2.4 Membawa Sikap-sikap Positif Budaya Jawa dalam Berbahasa Indonesia Dalam ajaran budaya Jawa, untuk menciptakan kesantunan dalam berkomunikasi ada ajaran dalam berbahasa yaitu (a) harus selalu kurmat pada orang lain, (b) harus selalu bersikap andha-asor (rendah hati), (c) harus selalu empan papan (sadar akan tempat atau memahami situasi dan kondisi), dan (d) harus dapat bersikap tepa selira (tenggang rasa) terhadap orang lain (Arsim, 2005)

3 Pemakaian Bahasa Dalam Masyarakat3.1 Fakta Pemakaian Bahasa dalam Masyarakat Pemakaian bahasa dalam masyarakat ada yang santun dan ada yang tidak santun. Mengapa demikian? Ada beberapa alasan, antara lain (a) tidak semua orang memahami kaidah kesantunan, (b) ada yang memahami kaidah tetapi tidak mahir menggunakan kaidah kesantunan,

(c) ada yang mahir menggunakan kaidah kesantunan dalam berbahasa tetapi tidak mengetahui bahwa yang digunakan adalah kaidah kesantunan, dan (d) tidak memahami kaidah kesantunan dan tidak mahir berbahasa secara santun. Keadaan seperti itu sampai kapan pun akan terus ditemukan dalam masyarakat. Di masa mendatang, pemakaian bahasa santun harus lebih banyak dan pemakaian bahasa tidak santun harus semakin berkurang. Hal ini akan dapat terwujud jika (a) kaidah kesantunan berbahasa sudah dideskripsikan secara baik, (b) kaidah yang sudah dideskripsikan itu disosialisasikan kepada masyarakat luas, (c) pembinaan secara terus-menerus melalui berbagai jaur, (d) pengawasan/ kontrol yang sifatnya sapa senyum agar masyarakat semakin sadar untuk menggunakan bahasa yang santun terus dilakukan. Analog dengan istilah Krashen (1976) penguasaan kaidah kesantunan dapat dikuasai melalui pemerolehan. Berkaitan dengan pemerolehan kesantunan, dapat diidentifikasi ciri-cirinya sebagai berikut. (1) dikuasai secara informal maupun nonformal, (2) setiap orang dapat berbahasa secara santun sesuai dengan pranata kesantunan yang berkembang dalam lingkungannya, (3) tidak mengetahui kaidah kesantunan secara formal, tetapi setiap berbahasa berusaha santun, (4) belum ada guru yang mengajarkan kesantunan secara formal, (5) belum ada rumusan kaidah kesantunan secara baku, dan (6) tidak ada rumusan tujuan secara pasti.

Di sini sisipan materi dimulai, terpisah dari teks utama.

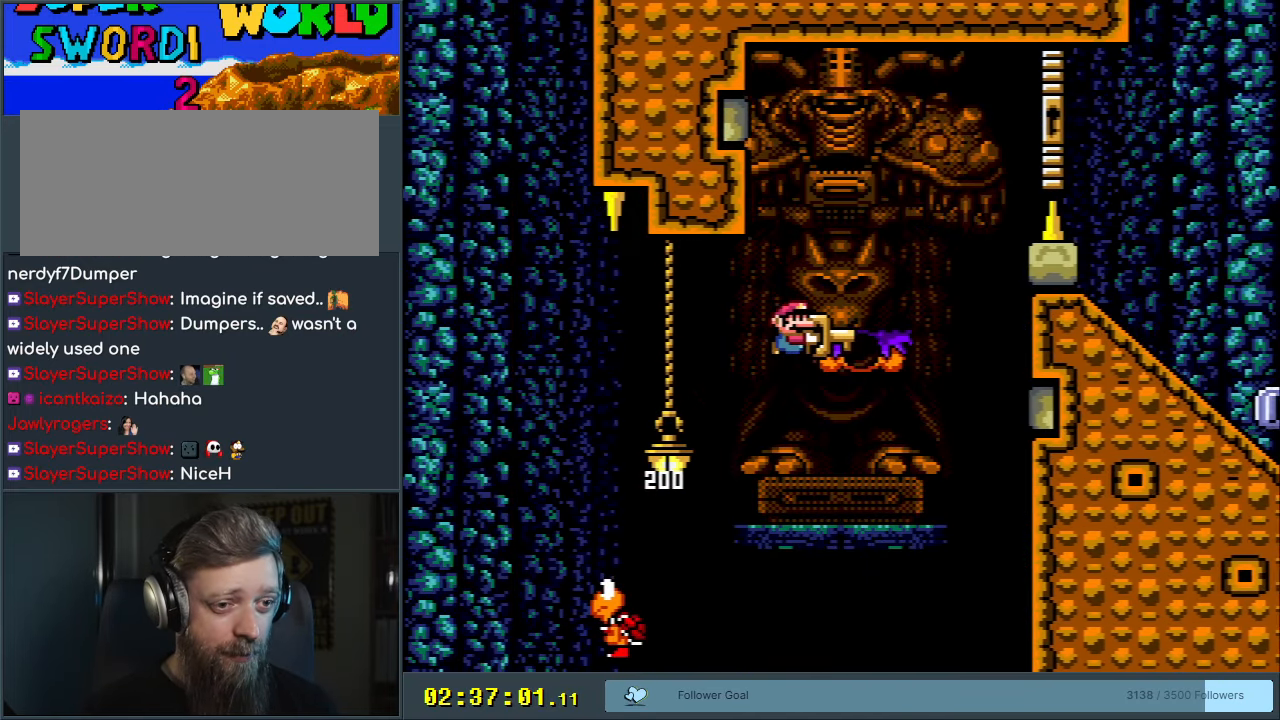
{"buttons": [], "events": [[17, "DPAD_RIGHT", "up"], [400, "Y", "up"]]}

Meskipun BI belum memiliki kaidah kesantunan secara baku, namun beberapa prinsip umum dari berbagai budaya dan bahasa lain dapat diserap sebagai dasar untuk mengembangkan kaidah kesantunan dalam BI. Prinsip umum komunikasi dapat diidentifikasi sebagai berikut (a) setiap komunikasi harus ada yang dikomunikasikan, (b) setiap berkomunikasi harus menggunakan cara-cara tertentu agar dapat diterima oleh mitra tutur dengan baik, (c) setiap berkomunikasi harus ada alasan-alasan tertentu mengapa sesuatu harus dikomunikasikan. 3.2 Fakta Pemakaian Bahasa yang Santun Berdasarkan rambu-rambu yang berlaku di dalam masyarakat, ternyata masih banyak tokoh masyarakat yang berbicara santun dalam Bahasa Indonesia. Beberapa fakta dapat dideskripsikan sebagai berikut (1) penutur berbicara wajar dengan akal sehat, (2) penutur mengedepankan pokok masalah yang diungkapkan, (3) penutur selalu berprasangka baik kepada

7

mitra tutur (4) penutur bersikap terbuka dan menyampaikan kritik secara umum (5) penutur menggunakan bentuk lugas, atau bentuk pembelaan diri secara lugas sambil menyindir, dan (6) penutur mampu membedakan situasi bercanda dengan situasi serius. 3.3 Fakta Pemakaian Bahasa yang tidak Santun Meskipun belum cukup data untuk menarik kesimpulan secara pasti, data di bawah ini sudah dapat dirasakan sebagai tuturan yang tidak santun yaitu (1) penutur menyampaikan kritik secara langsung (menohok mitra tutur) dengan kata atau frasa kasar, (2) penutur didorong rasa emosi ketika bertutur, (3) penutur protektif terhadap pendapatnya, (4) penutur sengaja ingin menonjolkan mitra tutur dalam bertutur, (5) penutur menyampaikan tuduhan atas dasar kecurigaan terhadap mitra tutur.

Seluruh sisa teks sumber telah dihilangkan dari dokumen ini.